Oak Circle, which is part of the Mississippi State Hospital, is the sixth mental institution that has treated the girl.

“They’re not taking care of them the way they should. My daughter has been pushed so far to the side because she’s bad. They don’t want to help her,” the girl’s mother said.

Before showing signs of mental illness, the girl appeared to be a genius. She held full conversations and exhibited a crystal clear memory before she was 2. In school, she made A’s in school without every cracking a book. By age 10, she had perfectly laid out the blueprints to a house in her bedroom one evening.

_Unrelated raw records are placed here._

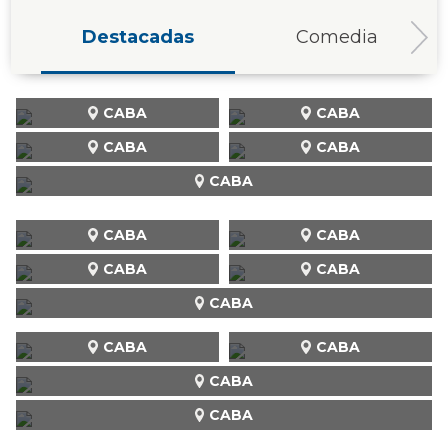
Destacadas
Comedia
CABA
CABA
CABA
CABA
CABA
CABA
CABA
CABA
CABA
CABA
CABA
CABA
CABA
CABA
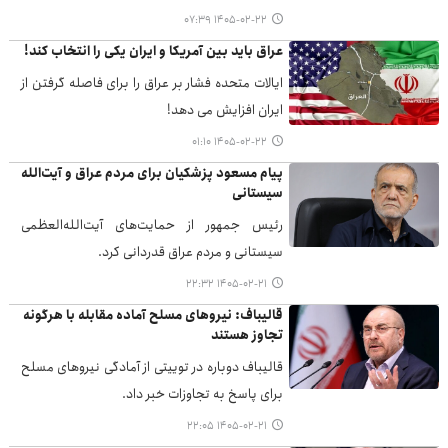
۱۴۰۵-۰۲-۲۲ ۰۷:۳۹
عراق باید بین آمریکا و ایران یکی را انتخاب کند!
ایالات متحده فشار بر عراق را برای فاصله گرفتن از
ایران افزایش می‌ دهد!
۱۴۰۵-۰۲-۲۲ ۰۱:۱۰
پیام مسعود پزشکیان برای مردم عراق و آیت‌الله
سیستانی
رئیس جمهور از حمایت‌های آیت‌الله‌العظمی
سیستانی و مردم عراق قدردانی کرد.
۱۴۰۵-۰۲-۲۱ ۲۲:۳۲
قالیباف: نیروهای مسلح آماده مقابله با هرگونه
تجاوز هستند
قالیباف دوباره در توییتی از آمادگی نیروهای مسلح
برای پاسخ به تجاوزات خبر داد.
۱۴۰۵-۰۲-۲۱ ۲۲:۰۵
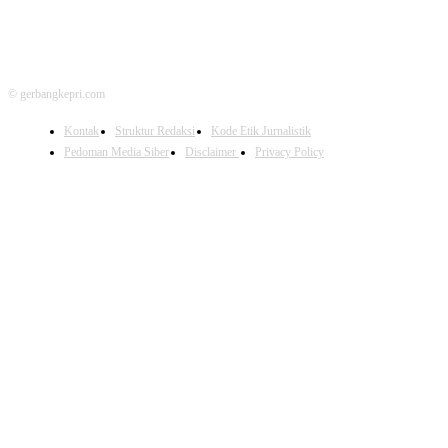
© gerbangkepri.com
Kontak
Struktur Redaksi
Kode Etik Jurnalistik
Pedoman Media Siber
Disclaimer
Privacy Policy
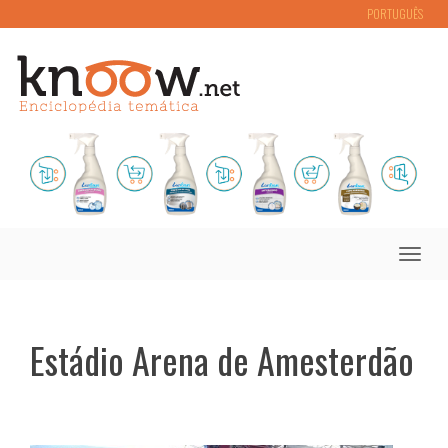
PORTUGUÊS
Toggle
naviga
Estádio Arena de Amesterdão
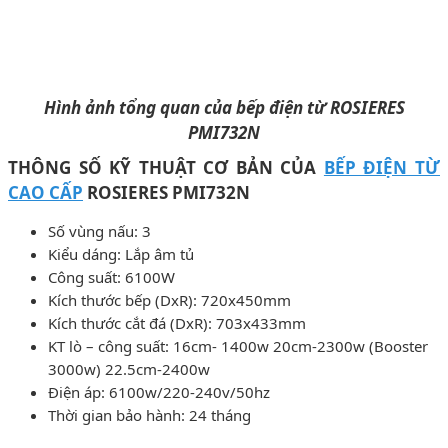
Hình ảnh tổng quan của bếp điện từ ROSIERES
PMI732N
THÔNG SỐ KỸ THUẬT CƠ BẢN CỦA
BẾP ĐIỆN TỪ
CAO CẤP
ROSIERES PMI732N
Số vùng nấu: 3
Kiểu dáng: Lắp âm tủ
Công suất: 6100W
Kích thước bếp (DxR): 720x450mm
Kích thước cắt đá (DxR): 703x433mm
KT lò – công suất: 16cm- 1400w 20cm-2300w (Booster
3000w) 22.5cm-2400w
Điện áp: 6100w/220-240v/50hz
Thời gian bảo hành: 24 tháng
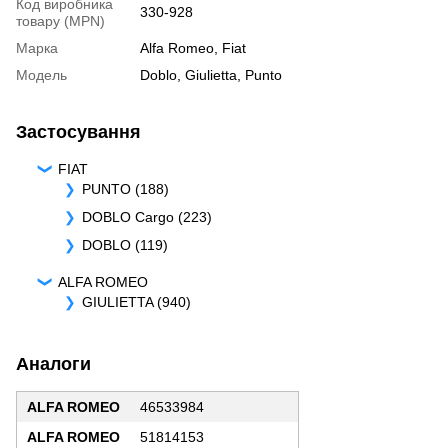
Код виробника
330-928
товару (MPN)
Марка
Alfa Romeo
,
Fiat
Модель
Doblo
,
Giulietta
,
Punto
Застосування
FIAT
PUNTO (188)
DOBLO Cargo (223)
DOBLO (119)
ALFA ROMEO
GIULIETTA (940)
Аналоги
ALFA ROMEO
46533984
ALFA ROMEO
51814153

Such budding genius is commonly associated with children who will later exhibit mental illness, specifically schizophrenia. The family believes the girl’s illness could be related to a brain tumor. A growth was discovered on her brain stem, though because of her hospitalization she had missed doctor’s appointments to confirm it is the cause of her behavior.

After the death of one of her grandmothers in 2011, regardless of the cause, mental illness began to appear.

The girl started sneaking out in the middle of the night with a man 10 years her senior, who after being arrested and charged with statutory rape, committed suicide.

“After that happened, she went way out there in the deep end with the homicidal and suicidal thoughts. She got to the point where she would look you straight in the eye and say ‘I love you’ and swing a knife at you at the same time,” her father said.

She also began a pattern of self-harm by cutting her arms and legs. Between 12 and 23 percent of all adolescents exhibit some type of self-harming behavior, according to the National Institutes of Health.

Her case was severe and she’s got scars “from wrist to armpit” on both arms, and from her knees to her hips on both legs, her father said.

“She’s stabbed herself I don’t know how many times in the chest,” her father said. “It was with the blunt end of a meat cleaver. It’s lucky that she dropped the butcher knife.”

Her father suspects the girl will need years of treatment, which is far more than the 14 to 30 days she has ever stayed in any mental health facility.

“I’ve always said I’d rather have her instituted and alive than free and dead, but I want my child healed so she can come home,” her father said. “Nobody seems to want to help.”

Children who are released from a mental health facility are returned to their families, who they have often threatened to harm, Pace said.

“Following the child’s release from the mental health facility, the family often has no other choice than to place the child right back in the home where they were to begin with,” he said.

If the girl is released, her mother and father worry she will kill herself or one of them.

“I might not be able to get the help for my child that my child needs. There might be a chance my child dies before she gets the medical help she needs,” her father said. “But if they can save somebody else’s life because of how my child fell through the cracks, some good would come from this.”